* Quoted text
---

What do you want to search for exactly? Per-repository data or per-file data? Let's call them tags

Do you want full-text stringsearch of the tags, regex search, or only exact matches?

languages are already supported, see https://cs.bazel.build/search?q=lang%3Apython

roscopecoltran commented 6 years ago

Hi,

Thanks for the reply !

In fact both as I would like to index my $GOPATH/src directory as I clone any kind of repos in it; nodejs/java/python repositories... It allows me to keep my repositories organized by repo uris; so I just wanted to have on the left side, some filters allowing me to filter my vcs provider, owner, project name.

To make it simple, just wanted to upgrade zoekt to a webui closer to searchcode-server (https://github.com/boyter/searchcode-server)

Video

Example of left filtering blocks of matched files:

Filter by VCS provider:

Filter by namespace (org/user):

Filter by languages:

Filter by filetypes:

Filter by topics:

Hope i made more clear my idea, thanks in advance for your time and reply.

Cheers, Rosco

hanwen commented 6 years ago

"just wanted to upgrade zoekt to a webui closer to searchcode-server "

I don't know enough about building Web UIs that I could pull that off, but I'm happy to review changes.

I could add something to the individual results to add restrictions (this repo, this directory, this language, this branch). Would that help?

roscopecoltran commented 6 years ago

Yes, that would... I can do the webui... That s not a problem...

Summary: Would be awesome to CRUD some metadata/tags, as global for a repository, or specific to a file; to an already existing index or while creating a new one.

Eg. I could use the go-github package to fetch topics defined for a repository and enrich the restrictions of search results based on the owner defined topics. (ref. https://github.com/google/go-github/blob/master/github/repos.go#L58). Then I will do the disambiguation with the jargon package.

---

(Stored data entries)
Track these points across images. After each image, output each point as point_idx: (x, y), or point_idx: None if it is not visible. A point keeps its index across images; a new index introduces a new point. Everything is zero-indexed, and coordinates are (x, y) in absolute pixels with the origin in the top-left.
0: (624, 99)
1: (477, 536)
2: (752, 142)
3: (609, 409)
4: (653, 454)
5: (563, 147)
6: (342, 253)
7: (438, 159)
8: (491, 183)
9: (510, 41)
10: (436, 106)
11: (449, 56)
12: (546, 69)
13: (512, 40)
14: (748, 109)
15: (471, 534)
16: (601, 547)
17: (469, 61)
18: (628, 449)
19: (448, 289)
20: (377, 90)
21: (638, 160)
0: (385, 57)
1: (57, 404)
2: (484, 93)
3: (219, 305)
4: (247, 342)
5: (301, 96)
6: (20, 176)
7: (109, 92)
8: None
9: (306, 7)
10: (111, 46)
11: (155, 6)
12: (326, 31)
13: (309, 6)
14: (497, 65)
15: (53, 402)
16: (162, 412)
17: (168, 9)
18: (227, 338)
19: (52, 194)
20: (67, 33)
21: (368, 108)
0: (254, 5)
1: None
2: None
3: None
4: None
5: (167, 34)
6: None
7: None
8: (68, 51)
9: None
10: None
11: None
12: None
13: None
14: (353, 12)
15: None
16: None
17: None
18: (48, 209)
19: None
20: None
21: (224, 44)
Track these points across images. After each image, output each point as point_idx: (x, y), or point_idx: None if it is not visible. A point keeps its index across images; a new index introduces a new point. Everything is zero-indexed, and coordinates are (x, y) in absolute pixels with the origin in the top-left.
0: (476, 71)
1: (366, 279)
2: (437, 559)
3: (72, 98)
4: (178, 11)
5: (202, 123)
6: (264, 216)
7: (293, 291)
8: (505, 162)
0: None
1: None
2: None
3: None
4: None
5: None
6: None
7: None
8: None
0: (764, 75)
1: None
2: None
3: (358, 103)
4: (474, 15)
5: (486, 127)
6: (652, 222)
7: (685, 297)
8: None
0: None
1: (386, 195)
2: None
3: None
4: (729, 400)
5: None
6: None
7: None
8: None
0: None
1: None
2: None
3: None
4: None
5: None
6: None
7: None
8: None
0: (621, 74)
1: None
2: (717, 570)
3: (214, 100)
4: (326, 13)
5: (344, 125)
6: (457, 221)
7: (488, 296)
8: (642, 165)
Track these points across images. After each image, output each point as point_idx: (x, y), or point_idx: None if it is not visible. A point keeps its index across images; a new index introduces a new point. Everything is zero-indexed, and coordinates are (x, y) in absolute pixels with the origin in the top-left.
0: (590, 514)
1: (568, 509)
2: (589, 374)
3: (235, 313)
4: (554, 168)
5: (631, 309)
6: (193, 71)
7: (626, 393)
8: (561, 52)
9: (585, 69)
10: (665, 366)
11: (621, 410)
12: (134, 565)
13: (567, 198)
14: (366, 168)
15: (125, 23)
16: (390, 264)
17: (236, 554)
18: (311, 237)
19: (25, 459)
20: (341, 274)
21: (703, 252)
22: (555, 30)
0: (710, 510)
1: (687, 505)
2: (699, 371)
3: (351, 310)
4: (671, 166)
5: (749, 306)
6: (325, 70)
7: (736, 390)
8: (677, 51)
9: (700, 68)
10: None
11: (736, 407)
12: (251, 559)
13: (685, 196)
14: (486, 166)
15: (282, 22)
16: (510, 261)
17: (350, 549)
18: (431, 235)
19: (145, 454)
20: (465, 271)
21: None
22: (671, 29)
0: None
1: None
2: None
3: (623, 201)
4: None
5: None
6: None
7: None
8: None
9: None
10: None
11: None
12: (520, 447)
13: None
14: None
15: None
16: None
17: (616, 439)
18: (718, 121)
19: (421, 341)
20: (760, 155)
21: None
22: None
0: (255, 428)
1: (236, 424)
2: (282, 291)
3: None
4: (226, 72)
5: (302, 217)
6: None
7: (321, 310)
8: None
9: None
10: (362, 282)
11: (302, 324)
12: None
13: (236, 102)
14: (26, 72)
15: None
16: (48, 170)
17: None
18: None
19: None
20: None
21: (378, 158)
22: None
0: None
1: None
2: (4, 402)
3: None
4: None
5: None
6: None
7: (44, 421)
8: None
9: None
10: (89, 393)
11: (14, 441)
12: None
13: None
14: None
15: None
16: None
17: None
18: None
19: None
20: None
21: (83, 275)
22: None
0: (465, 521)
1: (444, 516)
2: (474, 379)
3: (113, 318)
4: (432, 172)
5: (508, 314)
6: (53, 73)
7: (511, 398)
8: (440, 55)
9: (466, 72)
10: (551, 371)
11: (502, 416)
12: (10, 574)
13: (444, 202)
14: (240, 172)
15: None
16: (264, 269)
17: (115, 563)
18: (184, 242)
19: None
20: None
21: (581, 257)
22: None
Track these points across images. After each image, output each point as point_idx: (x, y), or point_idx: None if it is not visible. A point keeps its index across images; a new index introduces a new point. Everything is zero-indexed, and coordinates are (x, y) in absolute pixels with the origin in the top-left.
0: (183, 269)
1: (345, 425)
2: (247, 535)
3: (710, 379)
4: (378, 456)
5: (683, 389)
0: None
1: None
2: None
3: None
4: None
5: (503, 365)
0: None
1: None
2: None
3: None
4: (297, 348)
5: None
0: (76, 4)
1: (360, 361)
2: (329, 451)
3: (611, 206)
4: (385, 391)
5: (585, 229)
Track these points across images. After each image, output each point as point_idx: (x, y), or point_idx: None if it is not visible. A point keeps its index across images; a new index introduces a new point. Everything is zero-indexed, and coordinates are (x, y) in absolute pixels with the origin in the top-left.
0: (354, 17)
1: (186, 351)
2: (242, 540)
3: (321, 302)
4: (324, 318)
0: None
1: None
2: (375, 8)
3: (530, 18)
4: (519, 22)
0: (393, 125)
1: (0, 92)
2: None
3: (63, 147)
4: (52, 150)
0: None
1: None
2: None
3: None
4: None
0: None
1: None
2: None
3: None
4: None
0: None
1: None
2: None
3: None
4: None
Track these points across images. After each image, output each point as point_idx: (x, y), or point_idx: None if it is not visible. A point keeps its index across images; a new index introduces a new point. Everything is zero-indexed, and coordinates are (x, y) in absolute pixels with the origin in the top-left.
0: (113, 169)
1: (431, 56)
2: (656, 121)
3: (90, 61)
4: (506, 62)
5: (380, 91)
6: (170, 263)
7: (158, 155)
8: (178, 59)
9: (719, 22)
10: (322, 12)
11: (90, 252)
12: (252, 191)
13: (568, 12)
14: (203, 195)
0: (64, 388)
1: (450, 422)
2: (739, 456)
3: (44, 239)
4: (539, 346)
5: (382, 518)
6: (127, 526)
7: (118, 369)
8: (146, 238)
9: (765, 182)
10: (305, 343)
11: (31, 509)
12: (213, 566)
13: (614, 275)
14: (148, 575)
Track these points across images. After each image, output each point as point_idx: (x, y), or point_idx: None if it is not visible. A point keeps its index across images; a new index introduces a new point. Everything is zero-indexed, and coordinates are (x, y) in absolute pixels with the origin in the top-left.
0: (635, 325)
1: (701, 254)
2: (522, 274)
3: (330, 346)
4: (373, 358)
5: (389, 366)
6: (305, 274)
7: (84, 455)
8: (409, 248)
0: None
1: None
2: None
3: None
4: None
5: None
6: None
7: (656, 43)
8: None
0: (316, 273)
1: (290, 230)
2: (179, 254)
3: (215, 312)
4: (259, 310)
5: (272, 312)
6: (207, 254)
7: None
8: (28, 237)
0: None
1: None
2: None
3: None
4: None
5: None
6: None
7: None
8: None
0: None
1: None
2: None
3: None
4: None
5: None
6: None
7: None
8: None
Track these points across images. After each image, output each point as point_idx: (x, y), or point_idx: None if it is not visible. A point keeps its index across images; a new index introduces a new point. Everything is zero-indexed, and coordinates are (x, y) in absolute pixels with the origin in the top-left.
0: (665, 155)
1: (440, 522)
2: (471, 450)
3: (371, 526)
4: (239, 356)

---

* Tasks to complete
A. Answer these questions from the zoekt thread:
(i) Which directory does roscopecoltran want to index?
(ii) What restrictions does hanwen offer to add to the individual results?
(iii) Which package does roscopecoltran name for doing the disambiguation?
B. State whether each statement agrees with the zoekt thread, and quote the words of the thread that decide it:
(i) Languages are already supported by the search.
(ii) hanwen offers to build the web UI.
(iii) roscopecoltran plans to fetch repository topics with the go-github package.
Use the zoekt thread as the only source.

* Solved tasks
A.
(i) The $GOPATH/src directory.
(ii) This repo, this directory, this language and this branch.
(iii) The jargon package.

B.
(i) Yes: "languages are already supported"
(ii) No: "I don't know enough about building Web UIs that I could pull that off, but I'm happy to review changes."
(iii) Yes: "I could use the go-github package to fetch topics defined for a repository"